Thursday, November 6, 2008

Electoral Consequences Big & Small

President-elect Obama ran a campaign that was arresting in its discipline. There were almost no leaks. But, in his very first twenty-four hours since the election, the news that he had offered the job of White House chief-of-staff to Cong. Rahm Emmanuel leaked to the press. This would have been fine if Emmanuel had accepted the job already but he understandably needs to discuss the matter with his family. So, the first major news about the next president has him waiting on someone else. Not good. Obama needs to have a stern talk with his new transition team and tell them to keep quiet or find work elsewhere, especially as the new administration takes shape.
Many Democrats were hoping to win a 60 vote, filibuster-proof majority in the Senate and they fell short. This actually will help Obama. It forces him and Senate Majority Leader Harry Reid to negotiate with moderate Republicans like Senators Susan Collins and Olympia Snowe from Maine, and those negotiations will help Obama govern from the center. As well, any resulting legislation will bear that all-important label "bi-partisan." Obama won the presidency by winning among Independent voters, voters who by definition resist partisan labels. Having to cross with 60-vote threshold with centrist Republican votes will help him beat back political pressures on the far left of the Democratic Party.
The strangest Senate result also gives Obama and Reid an opportunity. The good people of Alaska have evidently voted to re-elect long-time Sen. Ted Stevens, making him the first convicted felon to be sent to the Senate. The Democrats could be forgiven for wanting to let Stevens take his seat and serve as an on-going reminder of GOP corruption, and the GOP will not have the votes to expel him from the Senate on their own. But, Reid should insist that in exchange for getting Democrats to vote to expel Stevens from the Senate, he gets a big, big chit for an equal number of Republican votes on a major policy vote, say, health care reform.
Obama and the congressional Democrats have to answer a question: Do they want to govern for four years or for thirty? If they resist the efforts of liberal special interests to push legislation like the Freedom of Choice Act, centrist voters will bolt. If they studiously govern from the center, let the GOP show its most extreme side (see tomorrow’s post on the future of Sarah Palin), and demonstrate basic competence in the provision of services, Democrats can craft a governing coalition that could last a generation.
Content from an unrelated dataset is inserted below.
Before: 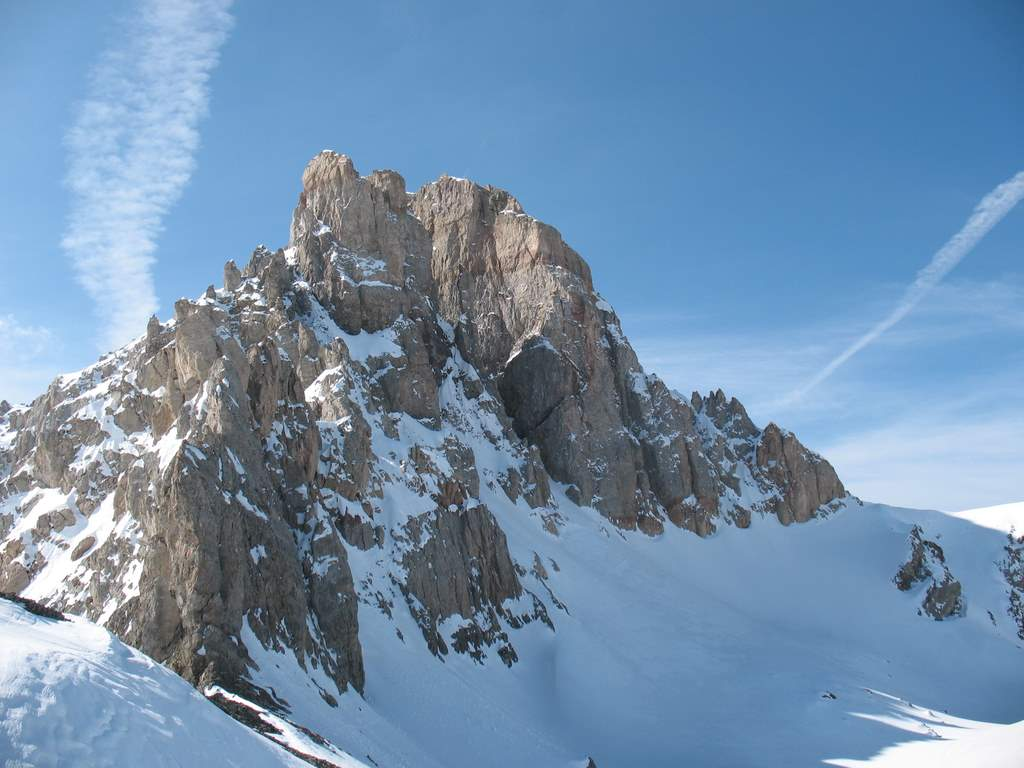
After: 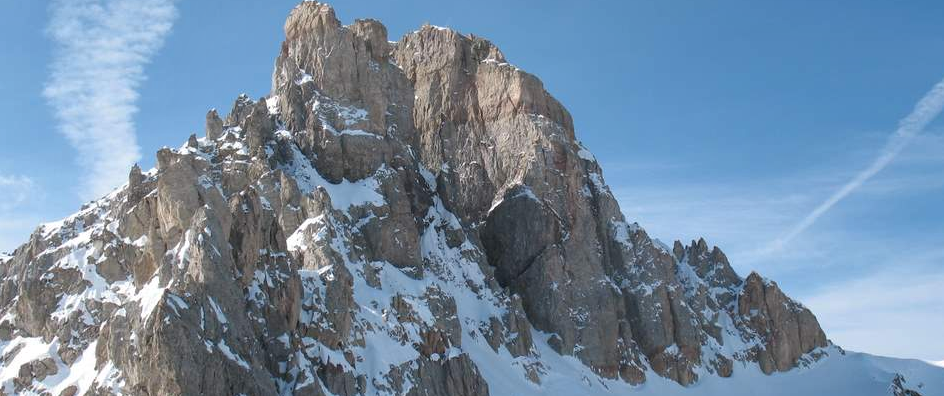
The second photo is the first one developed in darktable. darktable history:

Among those who shifted from the red seats to the blue on Tuesday were religiously motivated voters. According to exit polls, Obama even increased his margins over Kerry’s numbers four years ago among those who attend church every week, a demographic that had become one of the clearest indications of voting behavior. "We see Roman Catholics being the very true swing voters -- going for Gore, then Bush, and now solidly for Barack Obama, some diversification in the white evangelical vote, and Obama making inroads among all religious attendance groups, with the largest increase among the more than weekly attenders," according to Dr. Robert Jones of Public Religion research who joined a conference call on the religious vote sponsored by the group Faith in Public Life yesterday. Indeed, Obama won Catholics 55%-44% a remarkable turnaround from 2004 when George Bush won 52% of all Catholics.
The images of people celebrating Obama’s win all around the world were heart-warming. Not so the stern unsmiling face of Russian president Dmitri Medvedev. Obama must brace himself for the hard fact that it is not in Russia’s or China’s or Iran’s interest to have a strong U.S. president, and that the leaders of these nations will act accordingly. Even here, though, it is impossible not to note Obama’s luck: the crashing price of oil will put huge strains on the Russian and Iranian societies which have been awash in petro-dollars.
Still, walking around the streets of Washington, D.C. yesterday, it was impossible not to notice a certain lightness in people’s steps, a greater readiness to smile to a stranger, and a pride that our nation had broken yet another barrier in her often uneven quest for equality. Last night, at the CVS, a group of fifty college students was camped out, quietly reading or talking, in the middle of the aisle. They were waiting for more copies of the Washington Post’s commemorative edition. When was the last time you saw college students waiting to get a newspaper?